The Economic Commission for Africa (ECA) has warned that the spread of the coronavirus could stall economic growth of Nigeria by reducing the total exports of crude oil in 2020 to somewhere between US$ 14 billion and US$ 19 billion.
The ECA Executive Secretary, Vera Songwe, disclosed this in Addis Ababa on Friday during a press conference, explaining the total loss of revenue by African oil-exporting countries as a result of the COVID -19 coronavirus disease could be up to $65 billion.
According to Songwe, “Africa may lose half of its GDP with growth falling from 3.2 percent to about 2 percent due to a number of reasons which include the disruption of global supply chains. COVID-19, having already hit China, which is Africa’s major trading partner, would inevitably impact Africa’s trade.”
The Nigerian government relies heavily on crude oil – being the biggest export to fund its national budget. And with this year’s $37 billion budget passed with a benchmark oil price of $57 per barrel—nearly double its current price of around $31 to $33, Africa’s largest economy cannot currently fund its budget.
Songwe added that a decline in commodity prices could lead to fiscal pressures for countries like Nigeria, South Africa, Algeria, Egypt, and Angola.
With Nigeria’s economy perennially import-dependent, a dollar crunch typically affects a wide range of businesses that require hard currency to fund imports of input materials in a country whose weak industrial base means it makes very little from scratch.
She also noted that revenue losses, which the slow economic growth would foist on the continent, could result in unsustainable debt for many countries.

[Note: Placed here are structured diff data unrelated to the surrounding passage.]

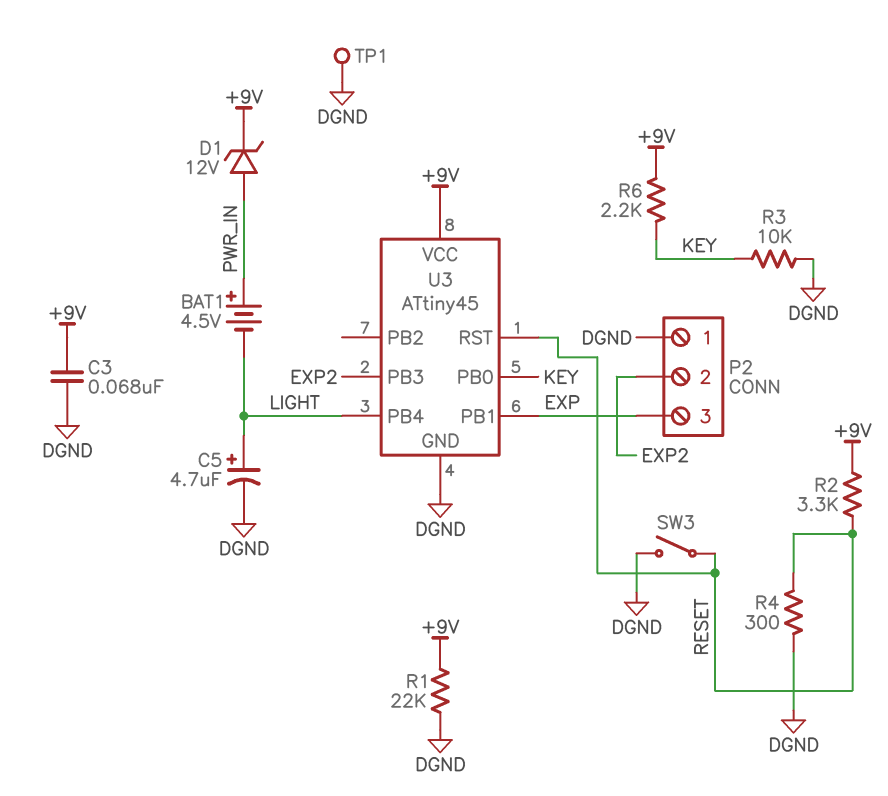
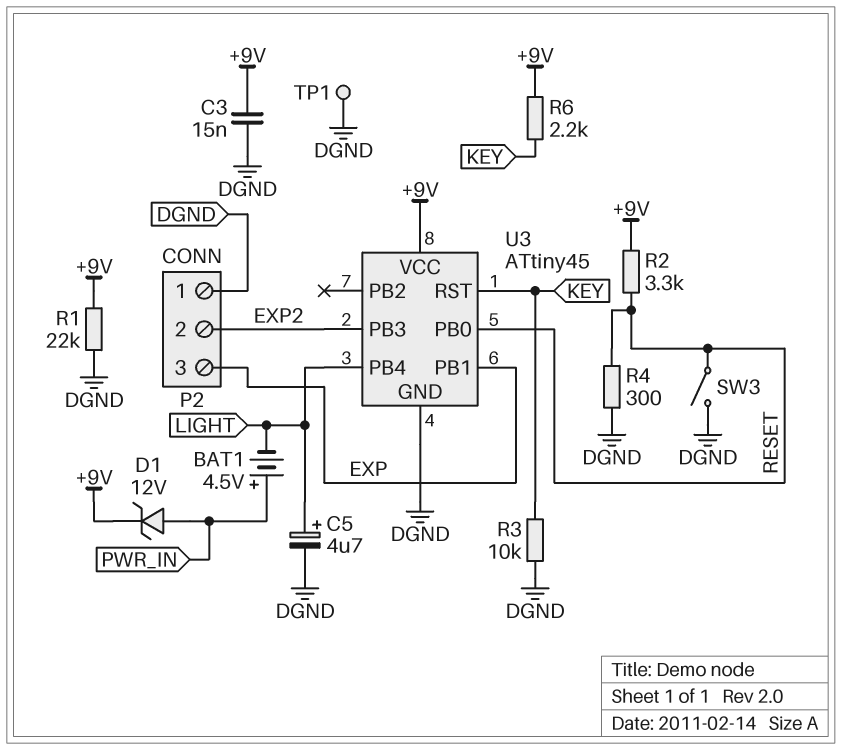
C3: 68nF (+9V, DGND) -> 15nF (+9V, DGND)
U3 pin PB0: KEY -> RESET
U3 pin RST: RESET -> KEY

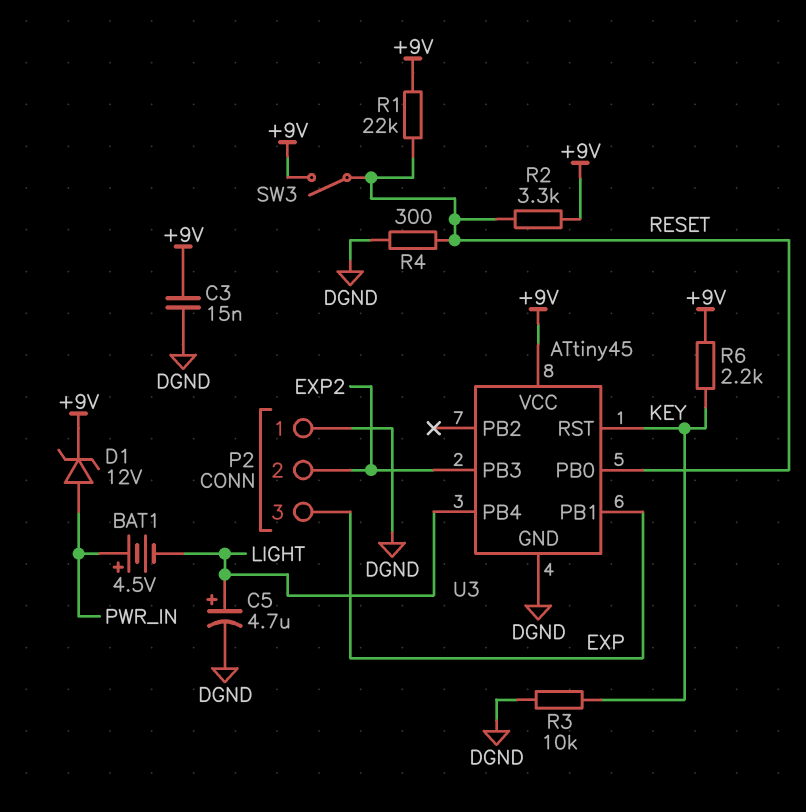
R1: 22k (+9V, DGND) -> 22k (+9V, RESET)
SW3: switch (DGND, RESET) -> switch (+9V, RESET)
TP1: test point (DGND) -> none

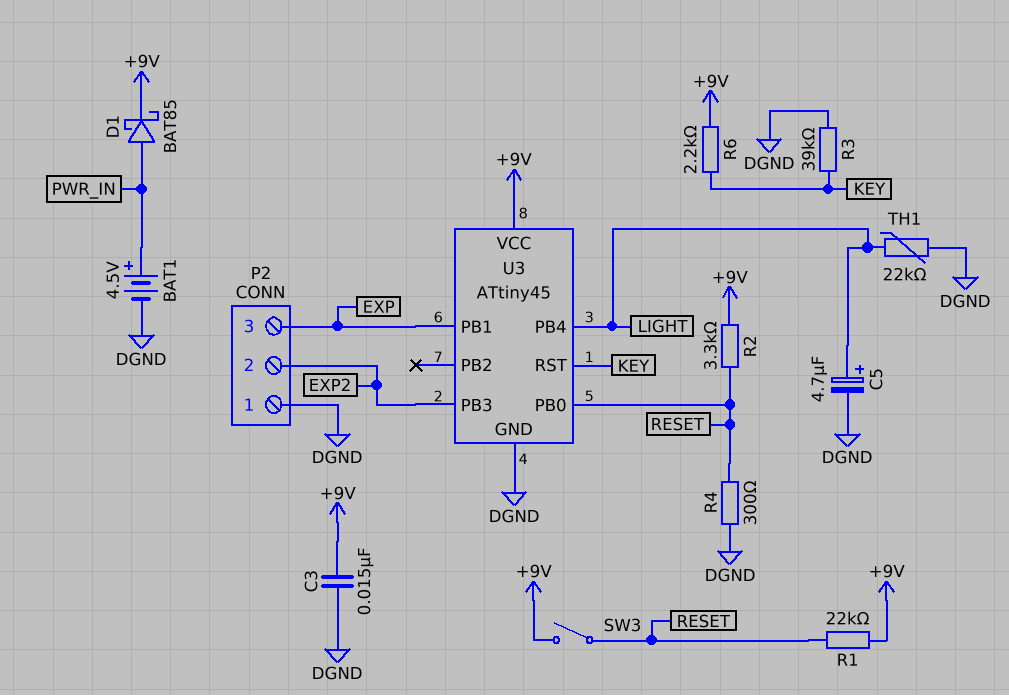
BAT1: 4.5V (plus PWR_IN, minus LIGHT) -> 4.5V (plus PWR_IN, minus DGND)
D1: zener 12V (A PWR_IN, K +9V) -> schottky BAT85 (A PWR_IN, K +9V)
R3: 10k (DGND, KEY) -> 39k (DGND, KEY)
TH1: none -> 22k (DGND, LIGHT)

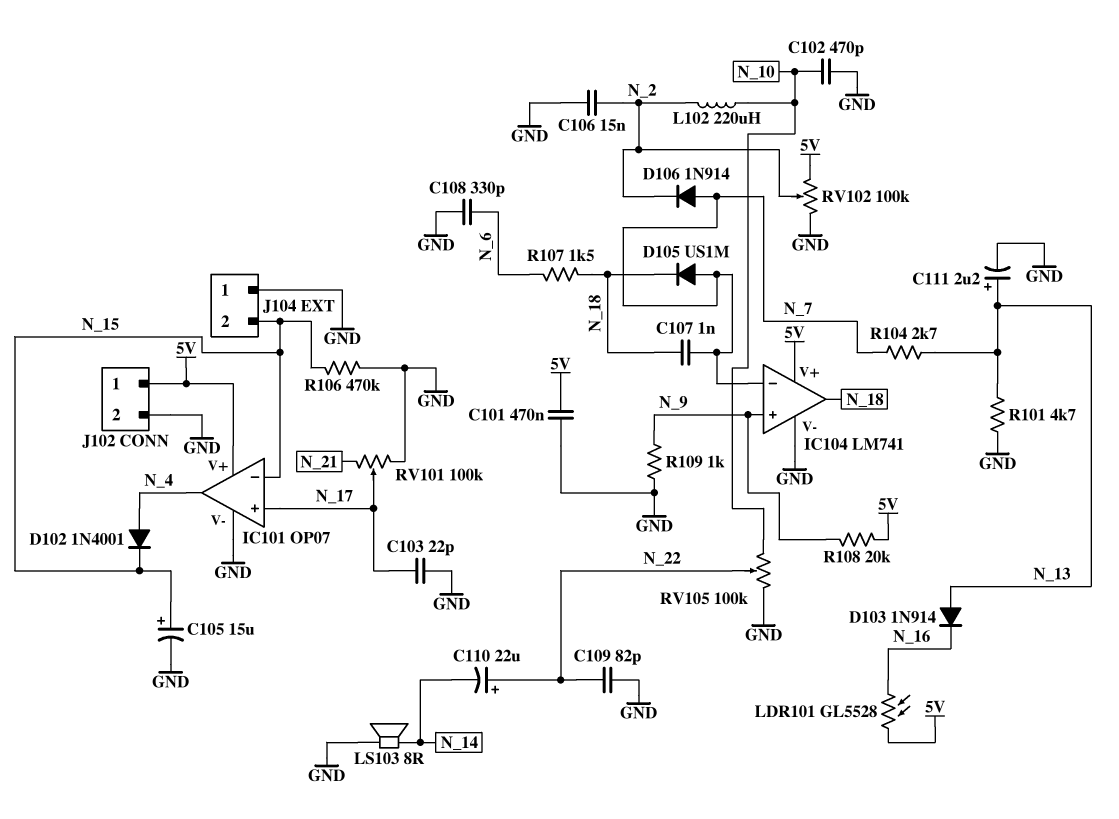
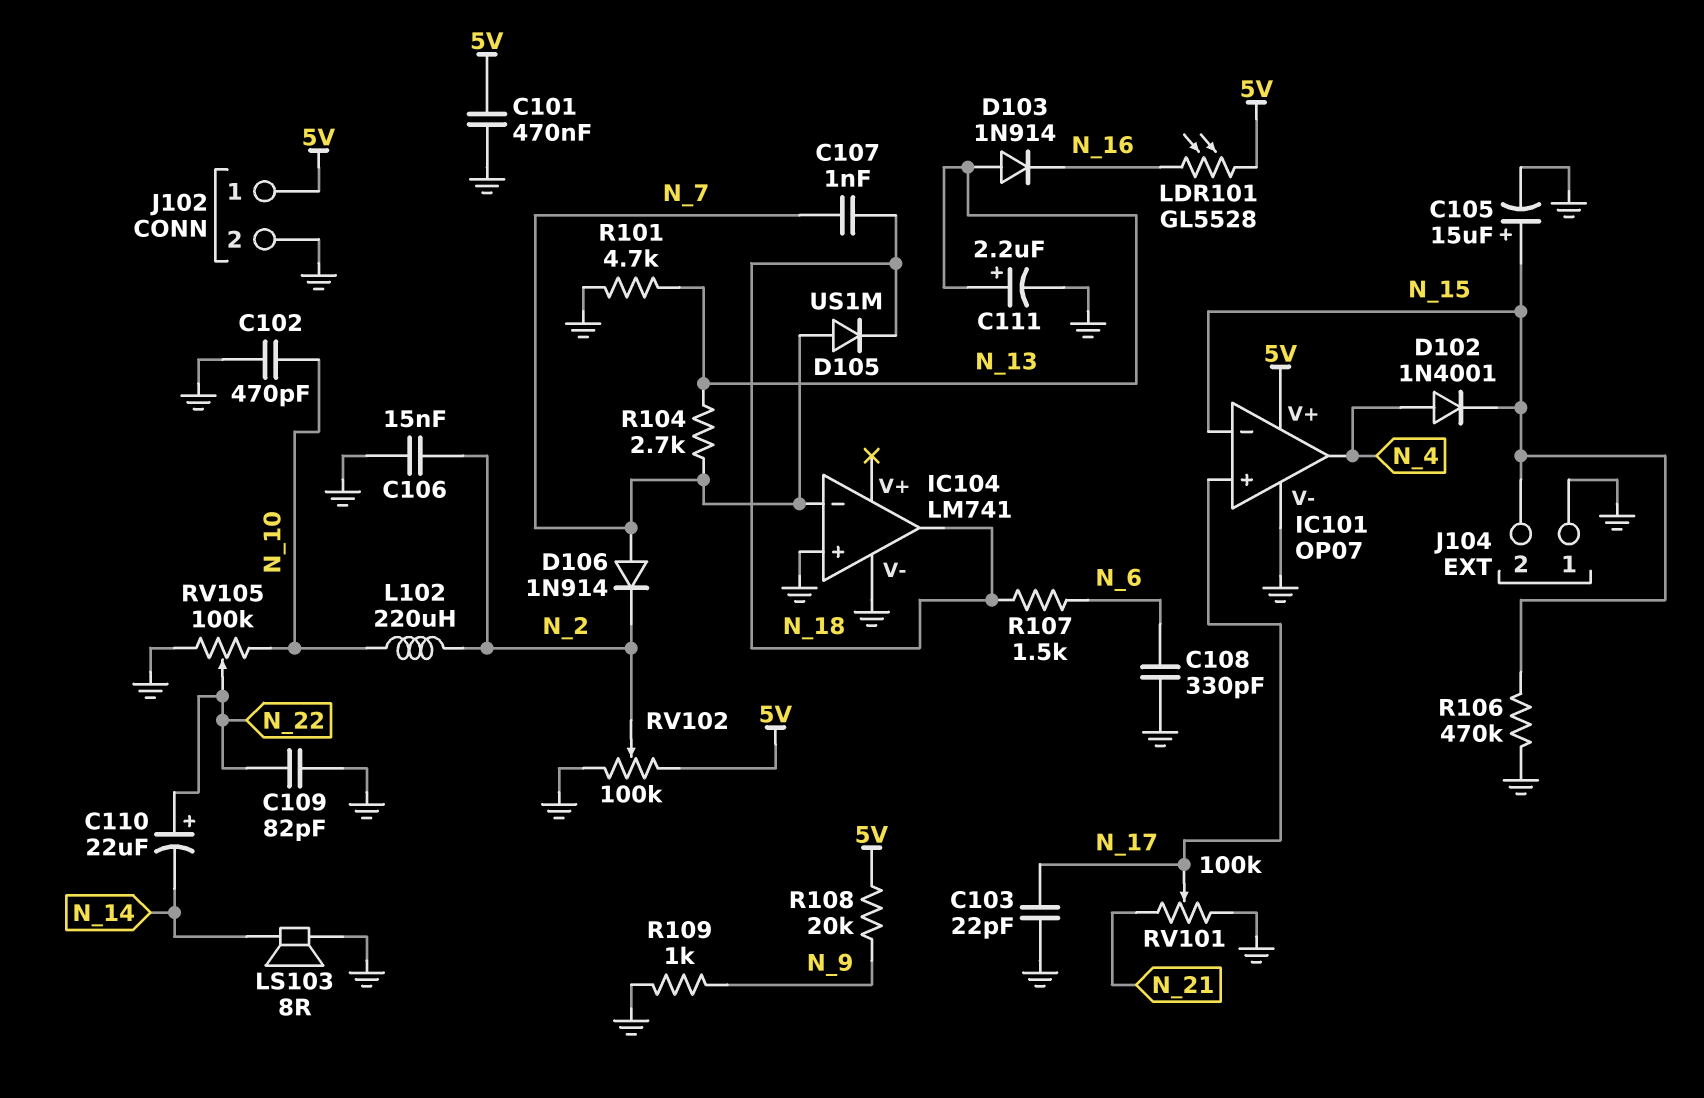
IC104 pin V+: 5V -> none
IC104 pin in+: N_9 -> GND

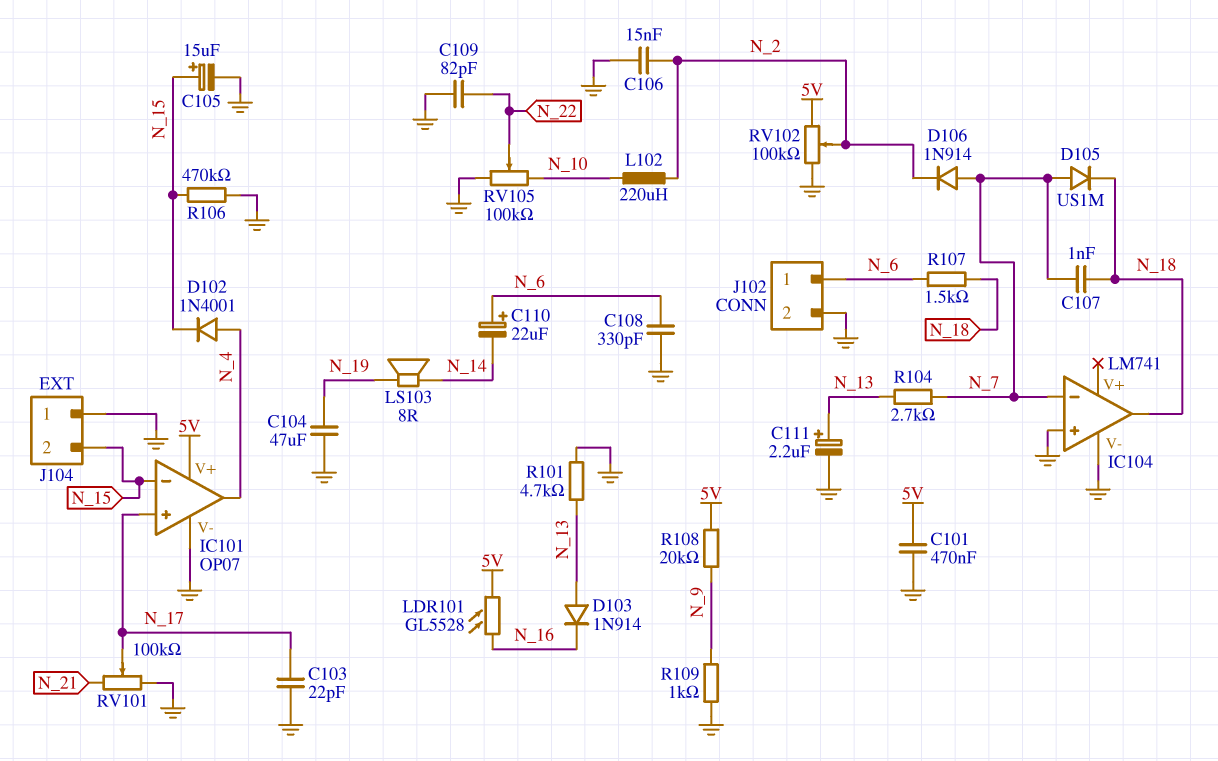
C102: 470pF (GND, N_10) -> none
C104: none -> 47uF (GND, N_19)
C110: 22uF (plus N_22, minus N_14) -> 22uF (plus N_6, minus N_14)
J102 pin 1: 5V -> N_6
LS103: speaker 8R (GND, N_14) -> speaker 8R (N_14, N_19)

Songwe added that Africa would require as much as US$ 10.6 billion in unanticipated increases in health spending to contain the spread of the virus.
According to the ECA boss, while COVID-19 could lead to Africa’s export revenues from fuels cascading by about US$ 101 billion in 2020, remittances and tourism will also be affected as the virus continues to spread worldwide, “resulting in a decline in FDI flows; capital flight; domestic financial market tightening; and a slow-down in investments – hence job losses.”